■ **WHAT IS NEEDED**: Of all the lines in the entries, how many carry the word "right"? The reply is that number and no more.
━━━━━━━━
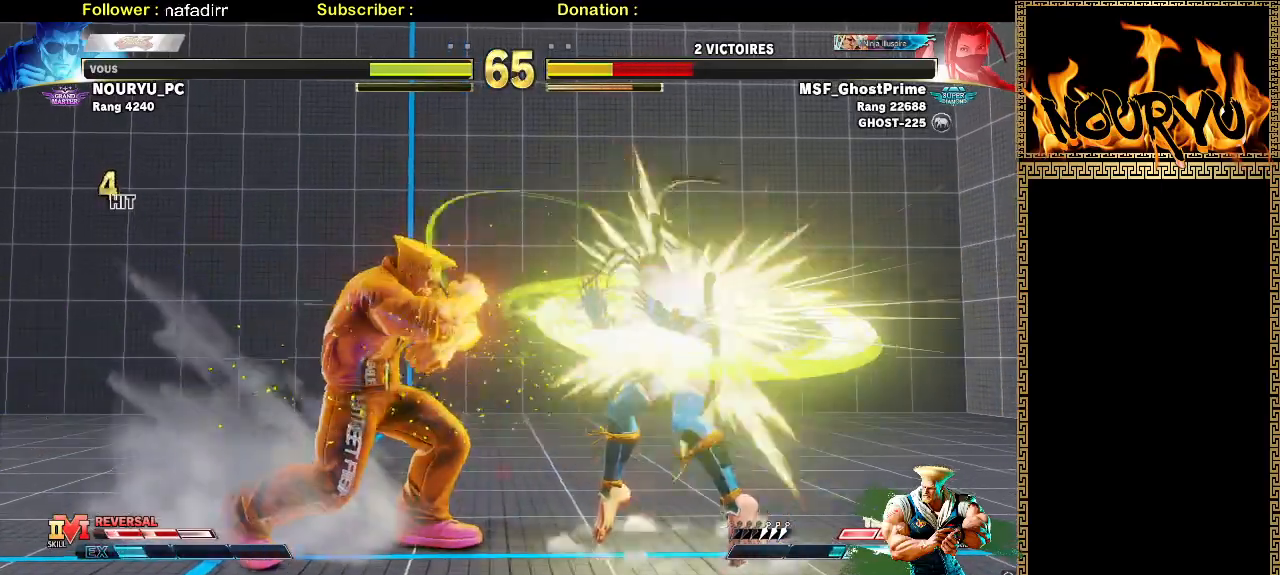
{"dt_ms": 500, "buttons": [], "left_stick": "center", "events": [[500, "left_stick", "center"]]}
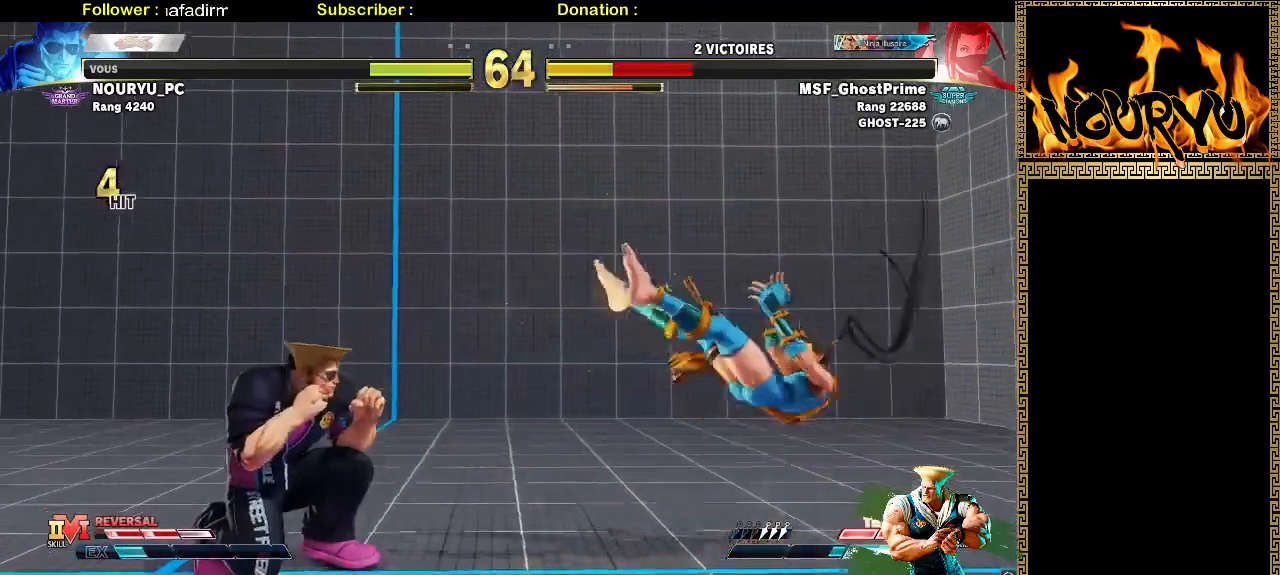
{"dt_ms": 500, "buttons": [], "left_stick": "down-left", "events": [[17, "left_stick", "right"], [33, "SQUARE", "down"], [100, "SQUARE", "up"], [133, "left_stick", "down-left"], [150, "SQUARE", "down"], [367, "SQUARE", "up"]]}
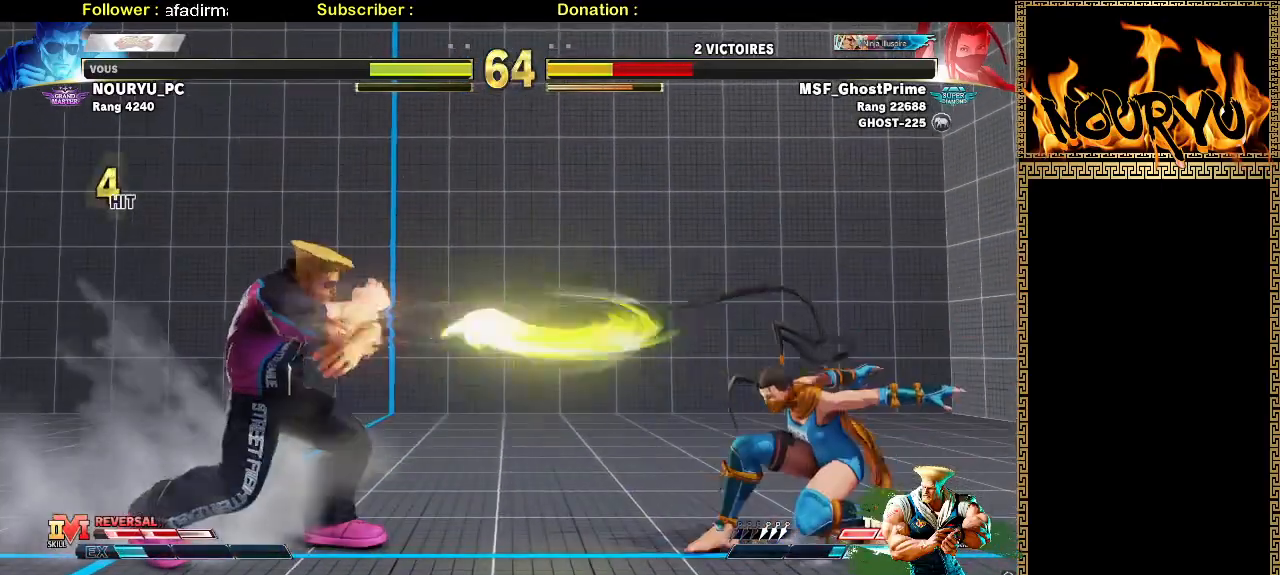
{"dt_ms": 1000, "buttons": [], "left_stick": "down-left", "events": [[433, "left_stick", "right"], [500, "left_stick", "down"], [517, "left_stick", "down-left"]]}
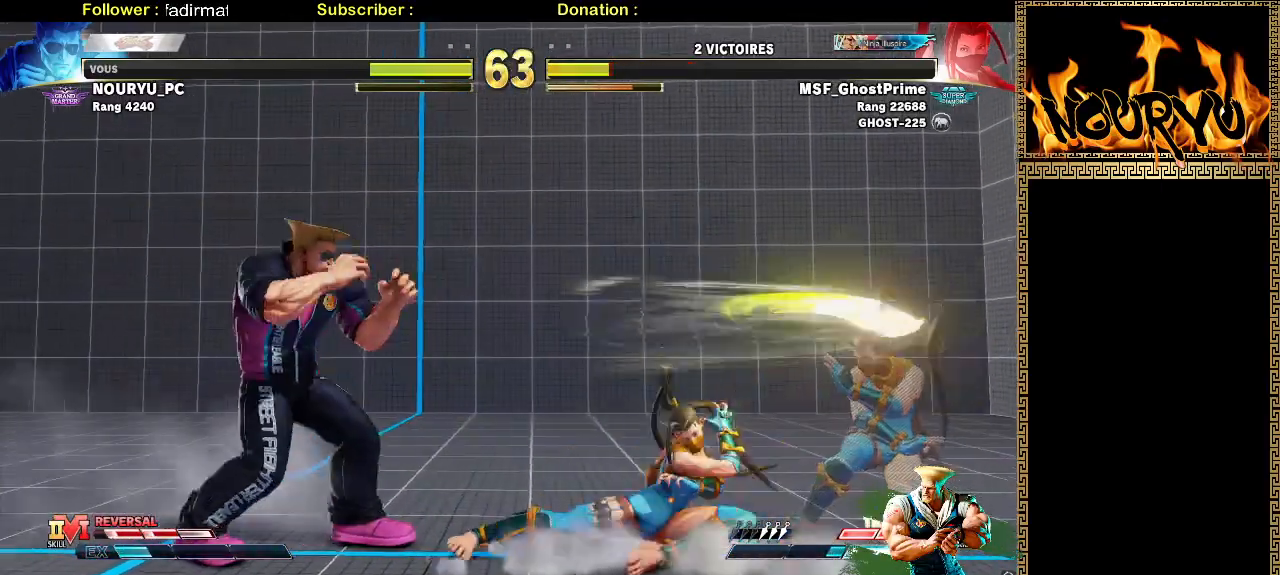
{"dt_ms": 500, "buttons": [], "left_stick": "down-left", "events": [[317, "left_stick", "up-left"], [483, "left_stick", "down-left"]]}
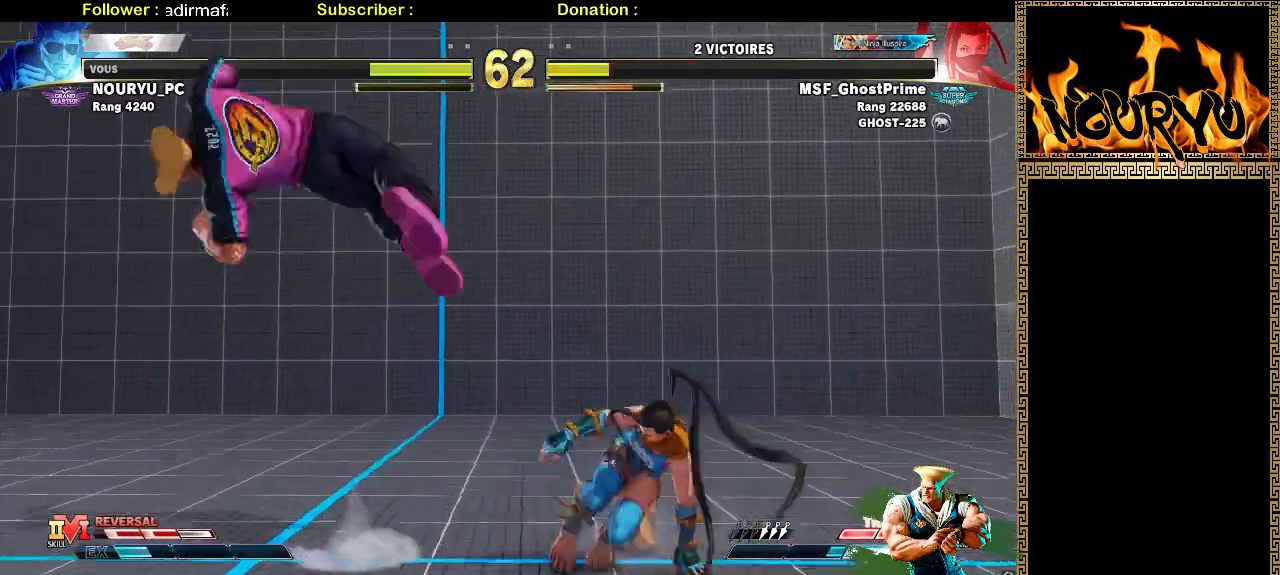
{"dt_ms": 500, "buttons": [], "left_stick": "center", "events": [[500, "left_stick", "center"]]}
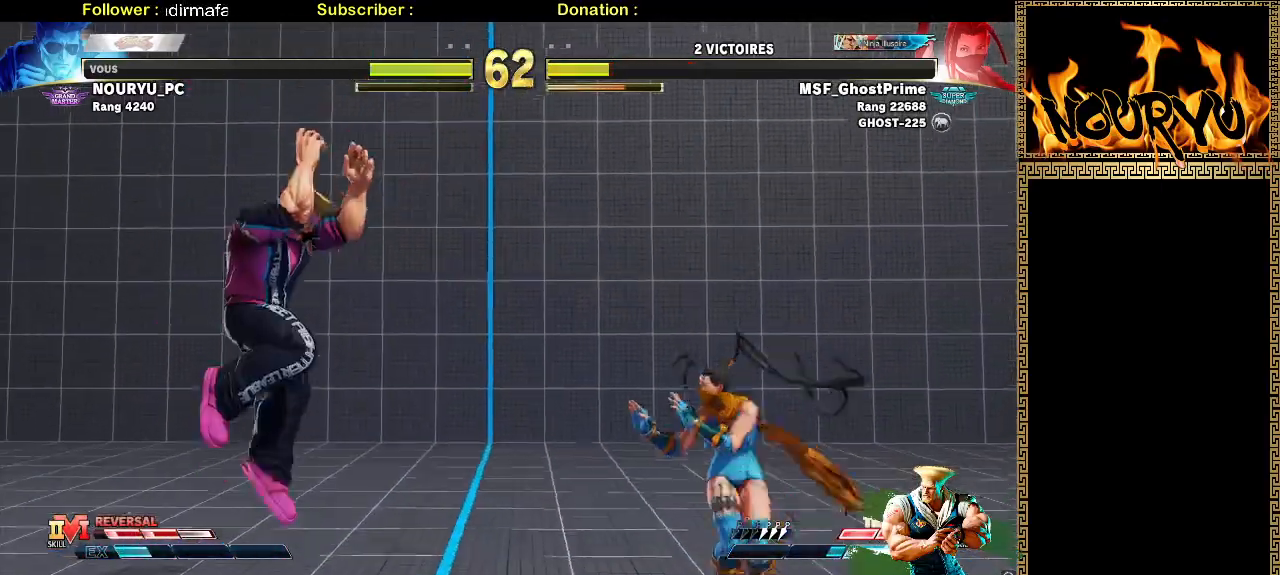
{"dt_ms": 500, "buttons": [], "left_stick": "left", "events": [[367, "left_stick", "up"], [483, "left_stick", "left"]]}
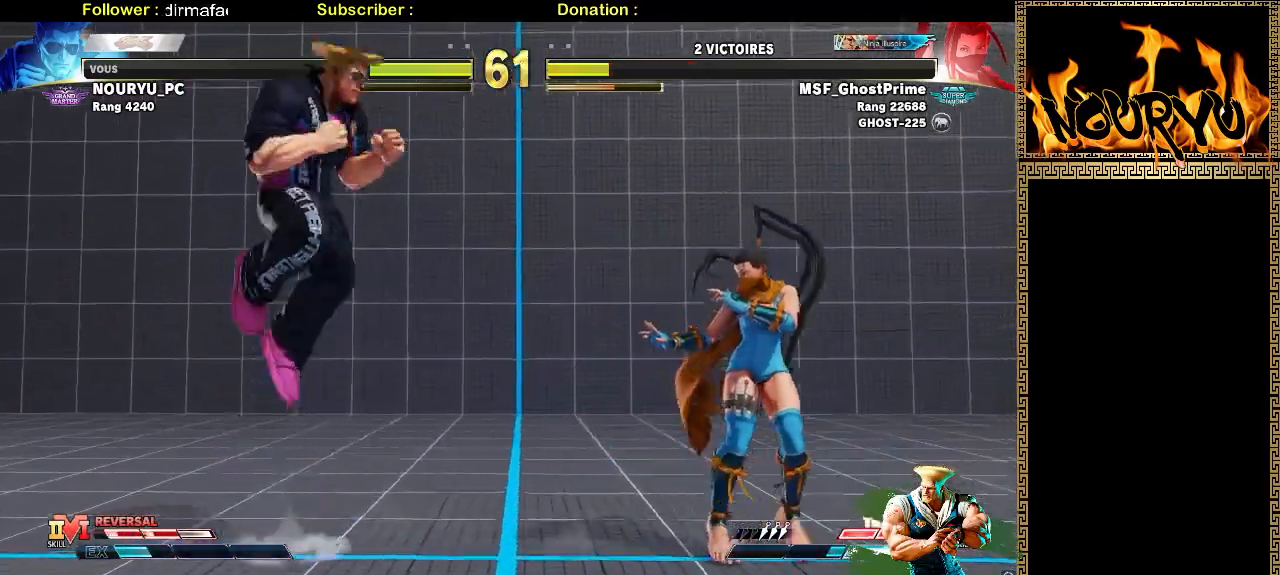
{"dt_ms": 500, "buttons": [], "left_stick": "down-left", "events": [[17, "left_stick", "down-left"]]}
━━━━━━━━
■ **EXERCISE RESULT**: 2